While participating in high school theater, sophomores Sallie and Uly bond over their love for the film The Good, the Bad and the Ugly and discover an attraction for one another. Not a fan of classic and boring beauty, Uly appreciates “Quirky, curveball beauty. Beauty that makes [a person] wonder” (48). Although Sallie’s sister Leona is a head-turner, Sallie is a mind-turner with “the deep, hypnotic voice of an Amazon warrior” (48).

A romantic, Uly makes Sallie feel like a walking generator.  She finds him funny, cute, nice, edgy, and stylish—all in the same package. However, Uly isn’t a fan of his romantic side because the engine of a romantic runs on the heart and just like an engine, it has the potential to break down.

As tensions escalate at Knight High School and Leona decides those are tied to racial unrest, she coins the phrase Turn Knight Back into Day and uses it as a platform for her presidential campaign. In response, Uly’s sister Regina alters all of Leona’s posters to read: Turn Knight Black Today and runs as her opponent. With their siblings serving as their campaign managers, the two presidential candidates throw shade at one another while Uly and Sallie attempt to keep their relationship separate but united. Despite their best efforts, the pair get caught in the middle of racial tension. When either one rewards a sister, each experiences a conflict of interest and a threat to togetherness. Both try to crack the code of cultural border crossing and to mediate the extremist positions they see in their sisters’ “hate-orade.”

The multiple conflicts encourage critical thinking on the part of the reader.  At one point, Ivery has his character Leona say: “The kids who hung up those [Confederate] flags are no more wrong than those who vandalized them. Do you know what it’s like when something that means so much to you is vandalized? All because the vandalizers think they have a right to destroy something they disagree with. . . .  Every object in this world is, like neutral. It’s us who make it into something more: we make it into something racist if we prefer to be the victim, or we make it into something hopeful if we prefer to be somebody who looks at the brighter side of life” (248).

As the school’s makeover ensues and each new takeover of popularity manifests, the reader wonders whether such nastiness needs to be part of the campaign process. Perhaps it does, as hidden agendas and ugly truths get unearthed. One also wonders how often money gets used to leverage votes. As one character remarks, “Insults fade when you get paid” (277).

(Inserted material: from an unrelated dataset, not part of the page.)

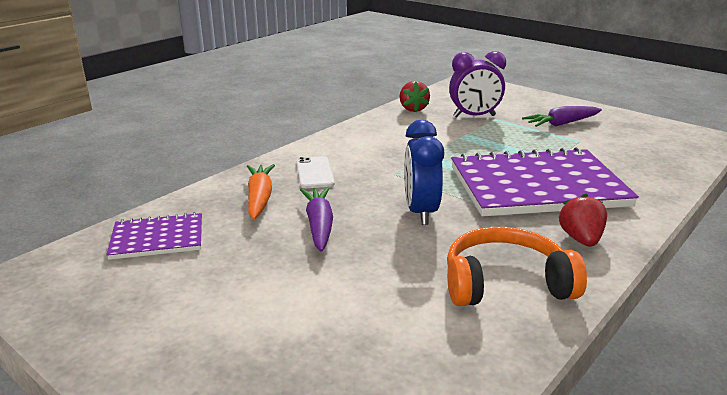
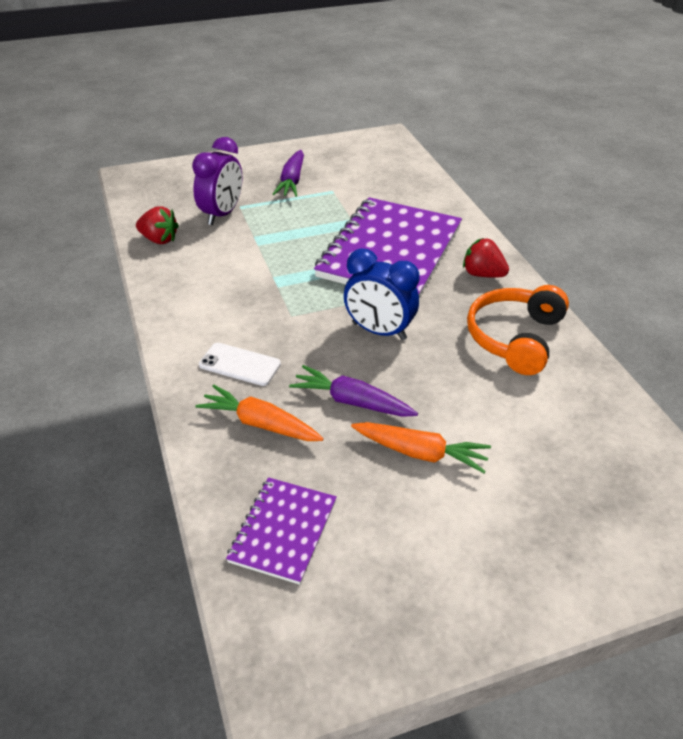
camera: 60 degrees left, 15 degrees up
none -> orange carrot [351,422,491,473]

Worth the read, Ivery illustrates the devastating consequences of racism and gives us several key issues to think about. Sallie asks a good question when she says, “And if they were bold enough to kill a rat or find a rat already killed and put it in my locker, who’s to say they weren’t bold enough to not be joking about hurting my boyfriend?” (284). Because life is messy and good literature reflects life, readers will find good, bad, and ugly elements in this book–food for thought.